Petit Livre sur les dents
79

selon leur accord mutuel, le nerf était transformé par la substance lésée de l’estomac et répandait partout en elle ce désagrément avec cette sensation.

Mais si l’on disait que l’organisation rationnelle des dents et de la bouche de l’estomac est différente, moi, au contraire, j’affirmerais qu’elle est si semblable qu’on doit quasiment la juger identique. Car, selon le témoignage de Galien, parce qu’elles discernent les saveurs(79, 6), il y a dans les dents une sorte de nerfs mous tout comme dans les autres parties de la bouche. Certes, un nerf isolé, sans organe ou moyen propre de sentir, ne peut exercer cette fonction, comme il ne peut, sans yeux, percevoir les couleurs, sans oreilles, percevoir les sons. Ainsi, la bouche de l’estomac, par une faveur unique de la nature et à l’encontre de la coutume des autres parties du corps, subit le désagrément de la faim et de la soif, et les dents sont atteintes par une maladie spéciale du contact que les Grecs nomment aimôdian(79, 14) et en langage courant, engourdissement  et congélation, maladie qu’aucune autre partie du corps ne saurait présenter. D’où il se trouve que les dents ayant le sens du goût avec la langue et étant dotées d’un sens du toucher particulier se distinguent de tous les autres os et même d’autres parties du corps qui n’ont pourtant pas une vague sensibilité.

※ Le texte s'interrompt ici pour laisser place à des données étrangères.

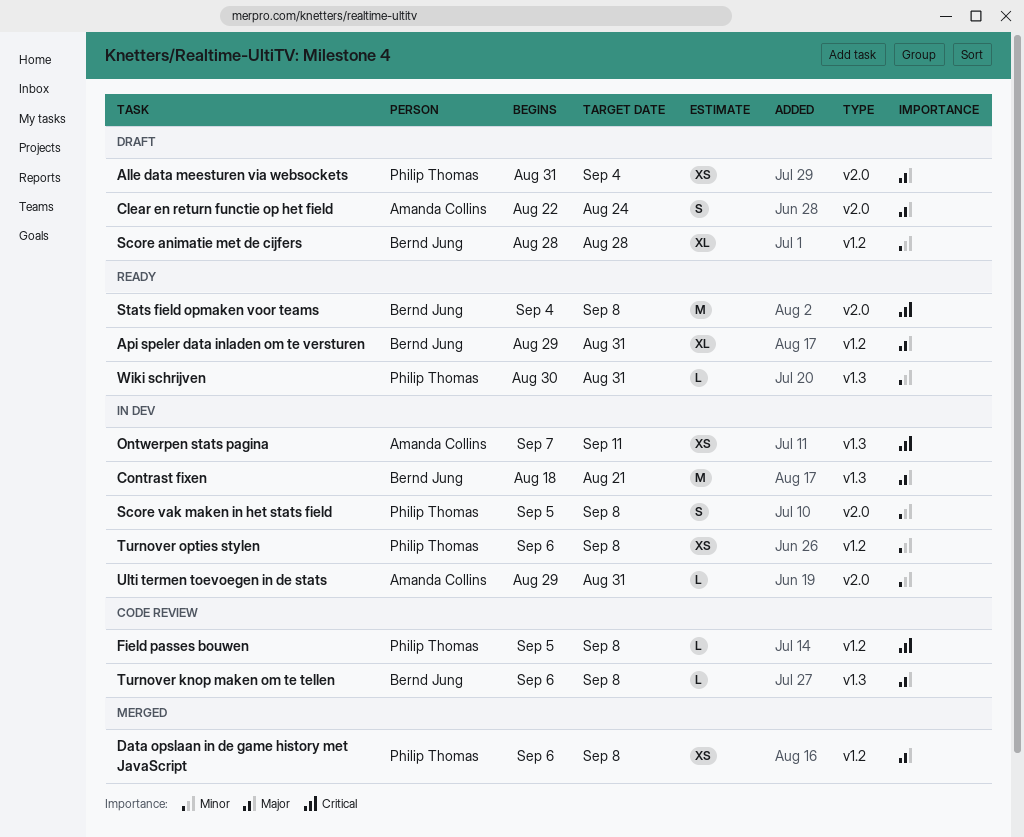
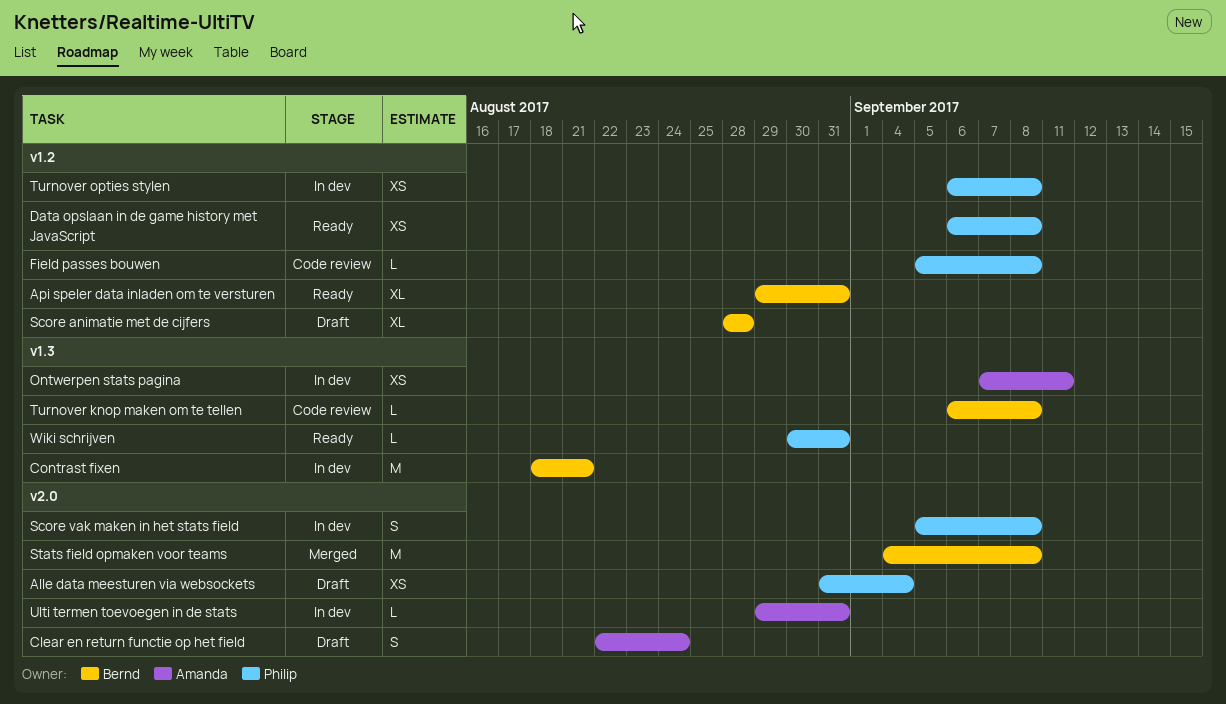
Data opslaan in de game history met JavaScript, status: Merged -> Ready
Stats field opmaken voor teams, status: Ready -> Merged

Mais que cette sensibilité doive être portée au crédit de la fine membrane qui ceint la concavité interne des dents ou à celle qui enveloppe leur racine, à l’instar du périoste, ou aux deux à la fois, je m’en remets à ce que certains disent aujourd’hui, du moment qu’ils accordent à Galien et à moi ceci : grâce à l’intervention de ces fines membranes, jointe à l’esprit animal, la faculté de sentir est transmise aussi à la substance des dents, et la membrane, qu’ils appellent interne, n’est pas du tout collée à la surface de la concavité des mêmes dents, mais la touche légèrement.

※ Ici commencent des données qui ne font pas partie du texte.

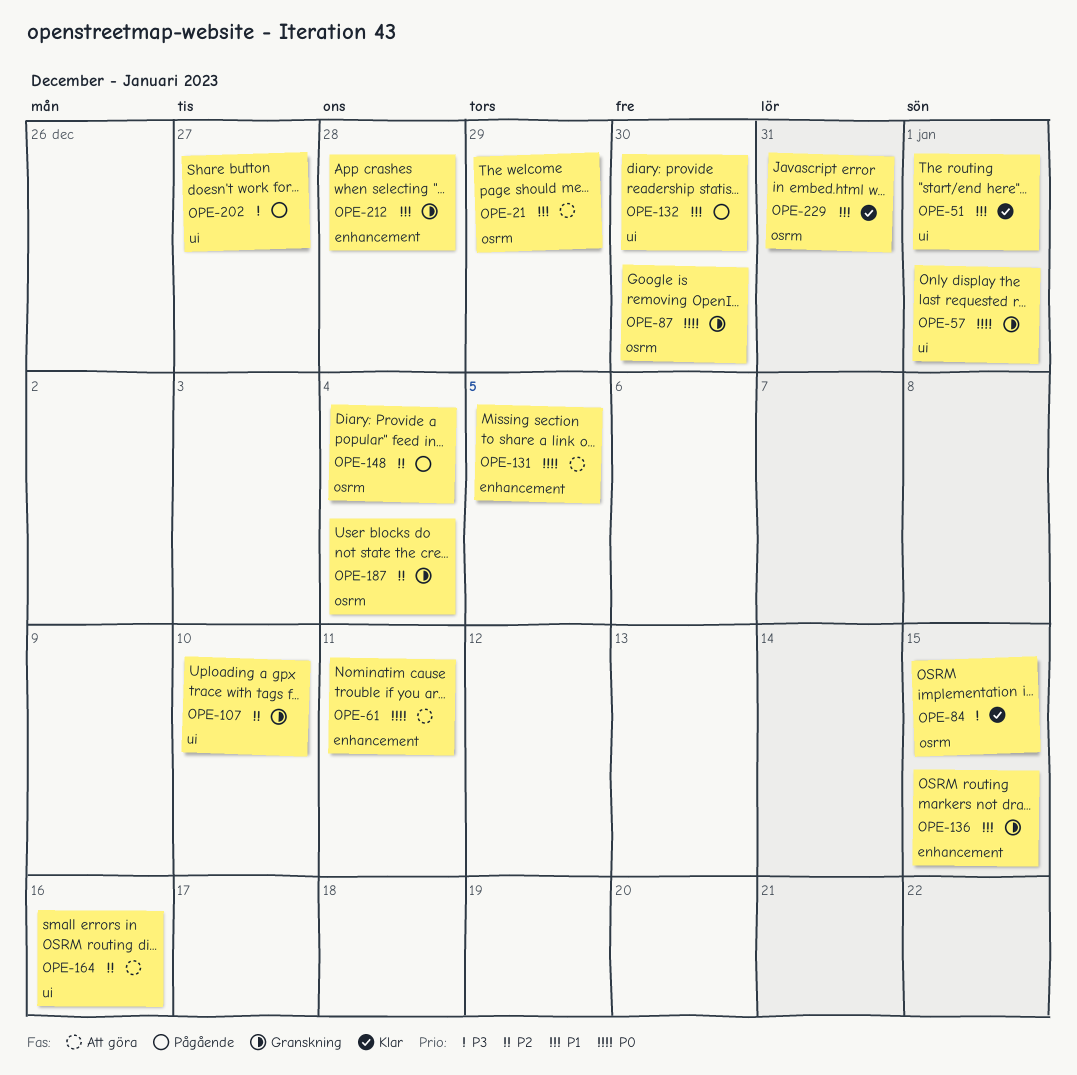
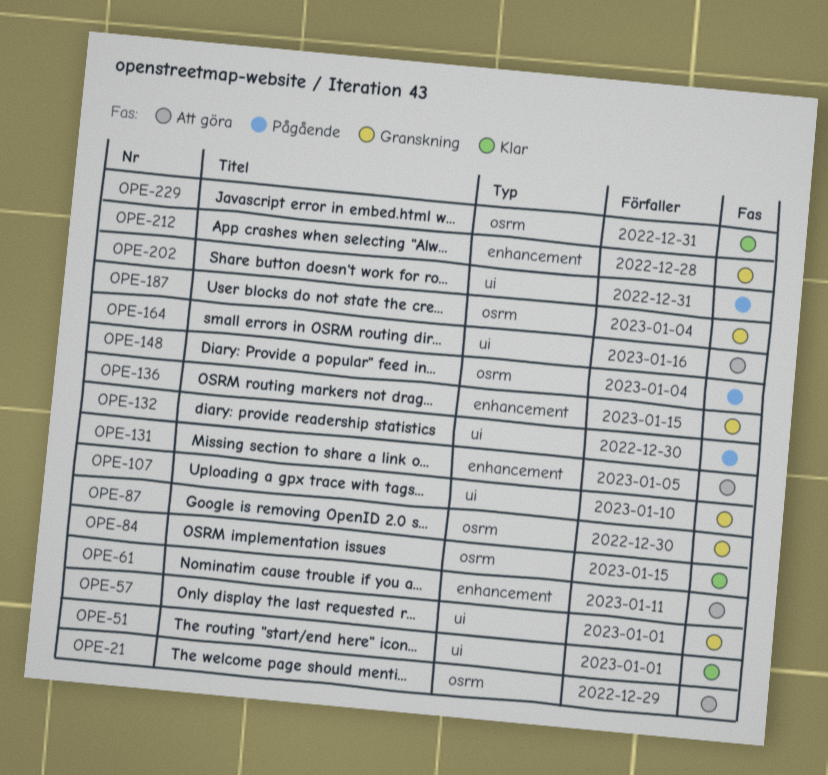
OPE-202, due: Dec 27 -> Dec 31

×(79, 6) Que les dents discernent les saveurs, voir plus bas, ibidem.
- « Les dents sentent quand elles broient des choses très froides ou chaudes. Mais elles distinguent les différences entre les aliments à cause d'une membrane qui adoucit non seulement l'estomac, l'œsophage, mais aussi la langue et même les dents et les tapisse entièrement et en même temps les pousse à évacuer les humeurs », Meletius, De natura hominis.
- « Il semble qu'il y ait dans les dents le sens du goût et du toucher », Galien, Hippocratis de morbis vulgaribus librum commentarii, 6. tex. com. 24.
×(79, 14) « Mais l'hæmodie, ou l’engourdissement des dents, tant par le nom que par le symptôme, ne concerne que le seul sens du toucher. Mais elle se rencontre habituellement dans la bouche comme dans les dents après l'absorption d'aliments acides et amers », Galien, De symptomatum causis, Livre I, chap. 5.
- «  L’hæmodie, c'est-à-dire l’engourdissement des dents, est une maladie qui ne va pas plus loin que la bouche, et même pas toute la bouche, mais affecte seulement les dents et les gencives », Galien, De locis affectis, Livre II, chap. 6.